> _What you should do_
From the listing below, pull out the part that opens with the line containing "Parking request when" and closes with the line containing "Storytelling is central", both of those lines included, and reproduce it line for line. Leave the pictures out of your answer.

━━━

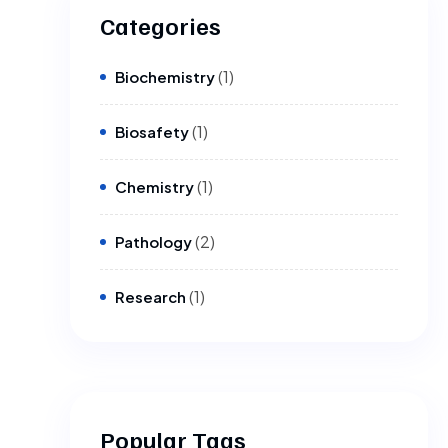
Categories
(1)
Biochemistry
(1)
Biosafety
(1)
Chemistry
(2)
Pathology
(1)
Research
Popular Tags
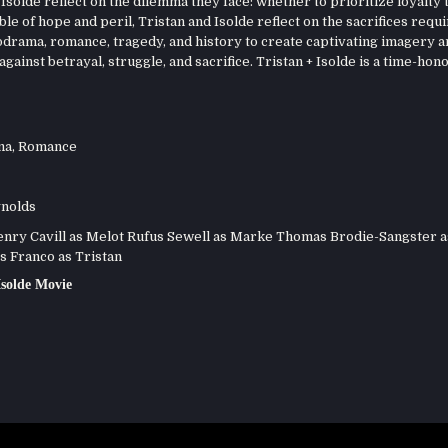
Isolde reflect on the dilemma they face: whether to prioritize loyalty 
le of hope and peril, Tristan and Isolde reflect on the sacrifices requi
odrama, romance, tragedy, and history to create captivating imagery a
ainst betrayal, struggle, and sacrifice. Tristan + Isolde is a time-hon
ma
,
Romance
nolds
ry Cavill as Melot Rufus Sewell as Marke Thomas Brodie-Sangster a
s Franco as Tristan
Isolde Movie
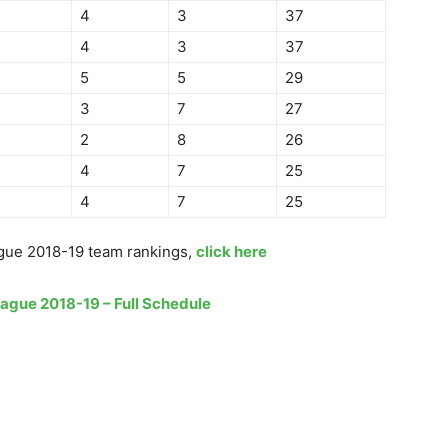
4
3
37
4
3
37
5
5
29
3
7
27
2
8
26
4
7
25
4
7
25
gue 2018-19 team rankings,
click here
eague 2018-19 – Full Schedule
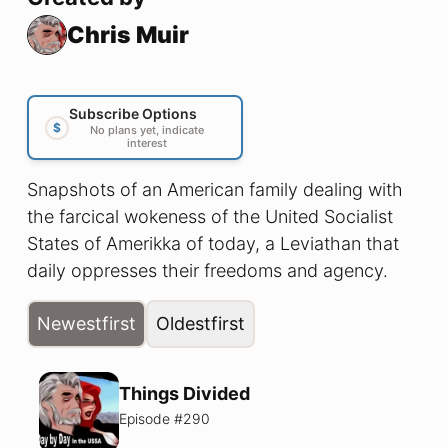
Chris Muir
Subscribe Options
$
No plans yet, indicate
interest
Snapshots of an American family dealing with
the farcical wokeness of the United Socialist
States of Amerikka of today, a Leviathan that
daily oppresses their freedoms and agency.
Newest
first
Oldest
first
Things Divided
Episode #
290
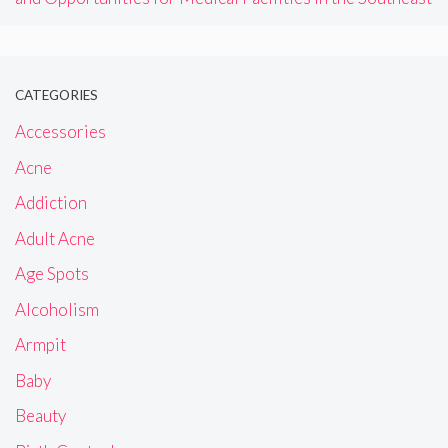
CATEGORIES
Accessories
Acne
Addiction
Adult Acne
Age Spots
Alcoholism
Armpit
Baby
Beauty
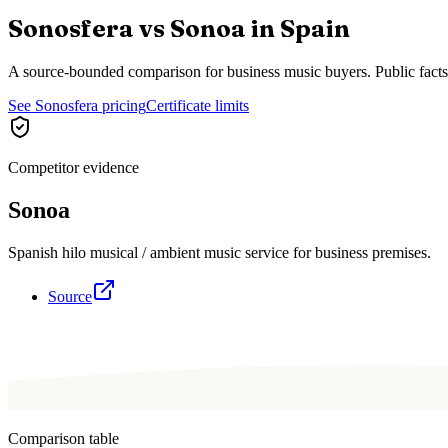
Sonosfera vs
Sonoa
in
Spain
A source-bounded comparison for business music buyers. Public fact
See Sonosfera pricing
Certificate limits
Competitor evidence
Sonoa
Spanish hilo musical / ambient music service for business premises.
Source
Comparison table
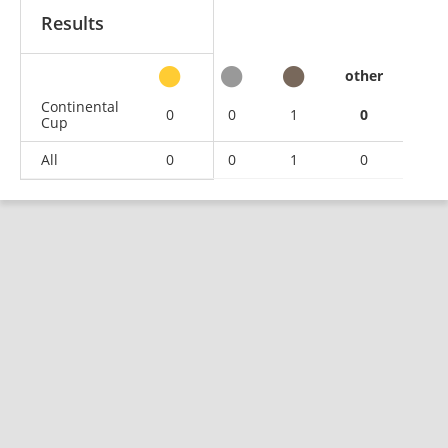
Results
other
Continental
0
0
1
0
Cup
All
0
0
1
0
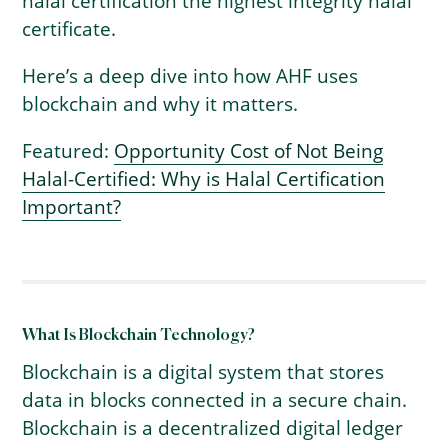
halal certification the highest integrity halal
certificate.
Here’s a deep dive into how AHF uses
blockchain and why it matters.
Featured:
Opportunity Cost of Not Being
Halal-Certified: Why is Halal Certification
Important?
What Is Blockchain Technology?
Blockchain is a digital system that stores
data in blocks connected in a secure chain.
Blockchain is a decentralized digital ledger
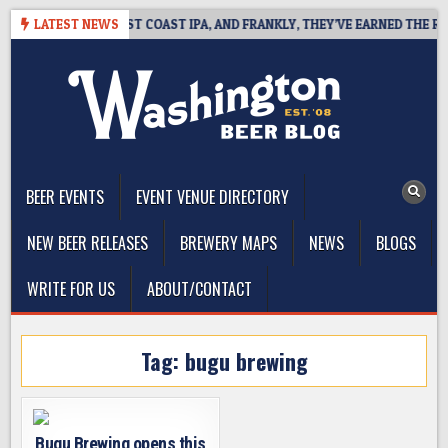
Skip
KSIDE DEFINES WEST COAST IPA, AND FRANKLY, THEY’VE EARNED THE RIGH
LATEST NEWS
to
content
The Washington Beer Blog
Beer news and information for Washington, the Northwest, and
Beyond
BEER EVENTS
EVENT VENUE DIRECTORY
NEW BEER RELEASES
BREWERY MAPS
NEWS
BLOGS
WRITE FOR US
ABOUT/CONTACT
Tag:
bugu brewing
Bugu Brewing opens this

━━━

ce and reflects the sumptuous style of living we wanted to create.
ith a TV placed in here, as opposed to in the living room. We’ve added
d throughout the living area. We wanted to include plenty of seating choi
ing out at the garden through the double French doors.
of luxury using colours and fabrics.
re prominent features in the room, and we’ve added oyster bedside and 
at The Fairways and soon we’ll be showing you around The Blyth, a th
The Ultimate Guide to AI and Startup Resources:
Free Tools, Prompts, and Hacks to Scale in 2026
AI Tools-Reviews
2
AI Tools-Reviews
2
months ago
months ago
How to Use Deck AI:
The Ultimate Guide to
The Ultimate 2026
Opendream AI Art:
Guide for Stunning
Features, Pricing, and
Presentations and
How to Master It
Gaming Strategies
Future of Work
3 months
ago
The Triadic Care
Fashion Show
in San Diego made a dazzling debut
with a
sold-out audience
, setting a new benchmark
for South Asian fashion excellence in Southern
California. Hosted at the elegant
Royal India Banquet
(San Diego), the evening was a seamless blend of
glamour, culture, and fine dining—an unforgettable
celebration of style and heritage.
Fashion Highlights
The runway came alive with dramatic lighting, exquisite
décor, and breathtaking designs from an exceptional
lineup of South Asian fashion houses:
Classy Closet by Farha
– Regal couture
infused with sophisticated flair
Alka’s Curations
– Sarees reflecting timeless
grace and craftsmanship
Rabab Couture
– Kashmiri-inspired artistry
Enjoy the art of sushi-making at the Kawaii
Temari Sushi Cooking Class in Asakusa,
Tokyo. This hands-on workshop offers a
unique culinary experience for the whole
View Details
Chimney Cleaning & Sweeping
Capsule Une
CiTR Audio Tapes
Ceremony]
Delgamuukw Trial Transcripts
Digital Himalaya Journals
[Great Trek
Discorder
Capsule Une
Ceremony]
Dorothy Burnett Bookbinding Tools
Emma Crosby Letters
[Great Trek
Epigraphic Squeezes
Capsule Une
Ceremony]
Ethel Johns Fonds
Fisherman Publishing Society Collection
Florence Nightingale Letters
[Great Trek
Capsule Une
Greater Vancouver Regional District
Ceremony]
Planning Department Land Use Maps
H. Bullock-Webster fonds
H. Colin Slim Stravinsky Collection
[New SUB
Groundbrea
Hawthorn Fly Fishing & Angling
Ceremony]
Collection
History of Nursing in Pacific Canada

━━━

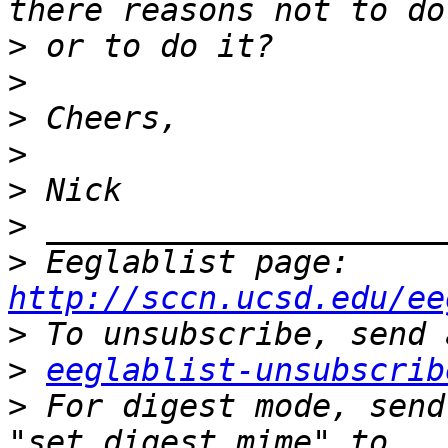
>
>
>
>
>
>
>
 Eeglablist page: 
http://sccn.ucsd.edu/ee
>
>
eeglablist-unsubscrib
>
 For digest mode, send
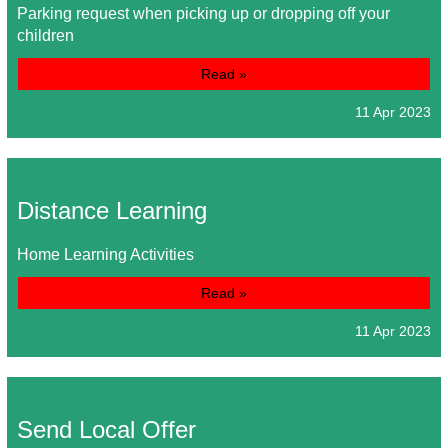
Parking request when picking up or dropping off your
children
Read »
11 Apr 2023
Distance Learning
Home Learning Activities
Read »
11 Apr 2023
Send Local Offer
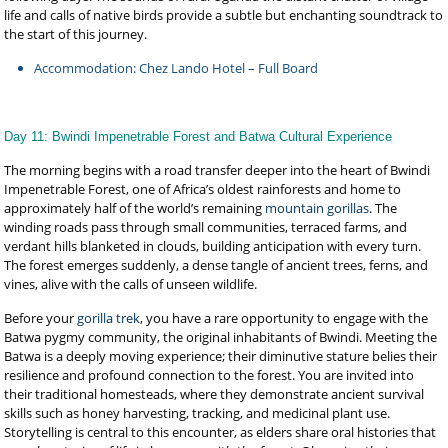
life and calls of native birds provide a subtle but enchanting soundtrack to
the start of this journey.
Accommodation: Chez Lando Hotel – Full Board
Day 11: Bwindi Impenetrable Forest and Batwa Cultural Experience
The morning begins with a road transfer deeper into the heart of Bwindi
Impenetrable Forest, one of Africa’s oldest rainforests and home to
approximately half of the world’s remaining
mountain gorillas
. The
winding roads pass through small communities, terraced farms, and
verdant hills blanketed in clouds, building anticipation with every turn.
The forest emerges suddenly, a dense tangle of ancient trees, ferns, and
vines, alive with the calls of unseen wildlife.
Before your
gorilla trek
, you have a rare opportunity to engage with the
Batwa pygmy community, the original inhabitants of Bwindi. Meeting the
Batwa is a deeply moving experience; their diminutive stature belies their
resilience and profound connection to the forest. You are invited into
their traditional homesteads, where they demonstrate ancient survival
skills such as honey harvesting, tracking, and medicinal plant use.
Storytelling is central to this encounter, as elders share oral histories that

━━━

> _Result of this exercise_
Parking request when picking up or dropping off your
children
Read »
11 Apr 2023
Distance Learning
Home Learning Activities
Read »
11 Apr 2023
Send Local Offer
life and calls of native birds provide a subtle but enchanting soundtrack to
the start of this journey.
Accommodation: Chez Lando Hotel – Full Board
Day 11: Bwindi Impenetrable Forest and Batwa Cultural Experience
The morning begins with a road transfer deeper into the heart of Bwindi
Impenetrable Forest, one of Africa’s oldest rainforests and home to
approximately half of the world’s remaining
mountain gorillas
. The
winding roads pass through small communities, terraced farms, and
verdant hills blanketed in clouds, building anticipation with every turn.
The forest emerges suddenly, a dense tangle of ancient trees, ferns, and
vines, alive with the calls of unseen wildlife.
Before your
gorilla trek
, you have a rare opportunity to engage with the
Batwa pygmy community, the original inhabitants of Bwindi. Meeting the
Batwa is a deeply moving experience; their diminutive stature belies their
resilience and profound connection to the forest. You are invited into
their traditional homesteads, where they demonstrate ancient survival
skills such as honey harvesting, tracking, and medicinal plant use.
Storytelling is central to this encounter, as elders share oral histories that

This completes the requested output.